Simplified procedure

  • At the moment, simplified trial procedure is used in cases where charges punishable with a maximum of three years imprisonment have been levied, and for cases of private prosecution. According to the press, simplified procedure will be used also in those cases when the accused pleads guilty. The draft amendment specifies some conditions when simplified procedure cannot be used (defendants with a disability, cases having a strong impact on society).
  • The draft amendment contains provisions on criminal mediation, which should include criminal cases arising from civil controversies, cases under Chapters IV and V of the Criminal Law, intentional crimes punishable with no more than three years imprisonment, negligent crimes punishable with no more than seven years imprisonment.
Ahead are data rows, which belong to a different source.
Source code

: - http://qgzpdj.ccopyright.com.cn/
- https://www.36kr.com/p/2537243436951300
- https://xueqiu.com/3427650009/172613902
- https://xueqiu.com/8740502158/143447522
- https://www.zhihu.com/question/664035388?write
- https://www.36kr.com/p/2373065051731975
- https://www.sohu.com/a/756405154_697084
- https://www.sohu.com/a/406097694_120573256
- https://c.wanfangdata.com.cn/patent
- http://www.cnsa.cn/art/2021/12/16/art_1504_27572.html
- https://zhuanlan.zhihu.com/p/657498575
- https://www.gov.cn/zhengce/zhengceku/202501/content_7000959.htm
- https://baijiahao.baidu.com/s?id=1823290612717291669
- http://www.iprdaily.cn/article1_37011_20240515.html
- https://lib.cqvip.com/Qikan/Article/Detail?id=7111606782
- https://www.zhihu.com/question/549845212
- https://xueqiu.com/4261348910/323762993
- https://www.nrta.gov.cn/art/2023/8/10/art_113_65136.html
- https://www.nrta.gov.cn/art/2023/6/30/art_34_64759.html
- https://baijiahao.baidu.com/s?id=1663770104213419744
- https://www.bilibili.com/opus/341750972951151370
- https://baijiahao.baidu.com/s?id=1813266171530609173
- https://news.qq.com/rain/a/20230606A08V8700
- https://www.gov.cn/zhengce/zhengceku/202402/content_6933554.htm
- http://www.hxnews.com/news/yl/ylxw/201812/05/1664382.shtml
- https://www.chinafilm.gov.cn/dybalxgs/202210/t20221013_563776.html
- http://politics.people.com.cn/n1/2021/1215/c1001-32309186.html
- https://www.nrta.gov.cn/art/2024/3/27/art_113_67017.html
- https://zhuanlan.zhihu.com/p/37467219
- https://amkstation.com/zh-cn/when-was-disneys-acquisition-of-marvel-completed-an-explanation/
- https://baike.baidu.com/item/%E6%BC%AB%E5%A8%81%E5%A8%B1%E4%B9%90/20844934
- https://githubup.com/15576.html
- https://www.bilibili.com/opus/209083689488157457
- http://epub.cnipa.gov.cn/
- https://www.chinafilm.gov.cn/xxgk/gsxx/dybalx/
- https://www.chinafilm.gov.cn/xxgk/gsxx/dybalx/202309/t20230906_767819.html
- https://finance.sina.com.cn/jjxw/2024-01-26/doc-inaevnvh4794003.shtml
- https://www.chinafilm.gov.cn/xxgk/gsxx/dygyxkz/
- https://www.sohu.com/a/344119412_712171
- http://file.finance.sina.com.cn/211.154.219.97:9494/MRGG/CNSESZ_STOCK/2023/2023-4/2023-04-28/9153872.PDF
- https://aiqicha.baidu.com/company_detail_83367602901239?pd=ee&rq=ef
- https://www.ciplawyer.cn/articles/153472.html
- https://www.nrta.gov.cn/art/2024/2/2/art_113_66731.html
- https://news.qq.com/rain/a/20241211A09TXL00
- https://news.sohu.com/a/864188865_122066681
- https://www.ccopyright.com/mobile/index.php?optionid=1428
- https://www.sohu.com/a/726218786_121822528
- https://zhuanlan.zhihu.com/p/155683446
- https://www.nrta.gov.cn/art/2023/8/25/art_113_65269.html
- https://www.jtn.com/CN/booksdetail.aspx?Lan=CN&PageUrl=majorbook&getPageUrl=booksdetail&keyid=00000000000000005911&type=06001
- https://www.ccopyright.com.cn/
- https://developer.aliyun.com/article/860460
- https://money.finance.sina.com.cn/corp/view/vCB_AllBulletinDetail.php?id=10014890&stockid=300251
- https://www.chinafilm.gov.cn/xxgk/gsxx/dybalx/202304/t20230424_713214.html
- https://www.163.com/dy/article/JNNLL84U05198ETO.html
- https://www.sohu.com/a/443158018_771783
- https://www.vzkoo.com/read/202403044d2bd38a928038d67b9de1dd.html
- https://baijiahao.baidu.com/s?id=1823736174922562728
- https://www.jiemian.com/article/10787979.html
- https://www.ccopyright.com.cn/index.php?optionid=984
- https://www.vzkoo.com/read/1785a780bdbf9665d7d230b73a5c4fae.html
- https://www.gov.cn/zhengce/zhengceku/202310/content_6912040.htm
Exceptions are crimes of neglect of duty, and repeat intentional offences.


  • Community correction (社区矫正) will be used on those sentenced to public surveillance, to a suspended sentence, or released on parole.
  • Execution of sentences outside the prison. (art. 214 - 216) Temporary execution of sentence outside prison will be extended to pregnant and nursing women who are serving a life sentence. Further revisions will concern approval procedure, and instances of bribery and flight taking place during temporary execution outside prison.
  • Sentence reduction, release on medical parole, execution of sentences outside the prison. People's Procuracies will receive a copy of relevant requests made by prison and kanshousuo authorities, to allow them to challenge the adoption of any of these measures.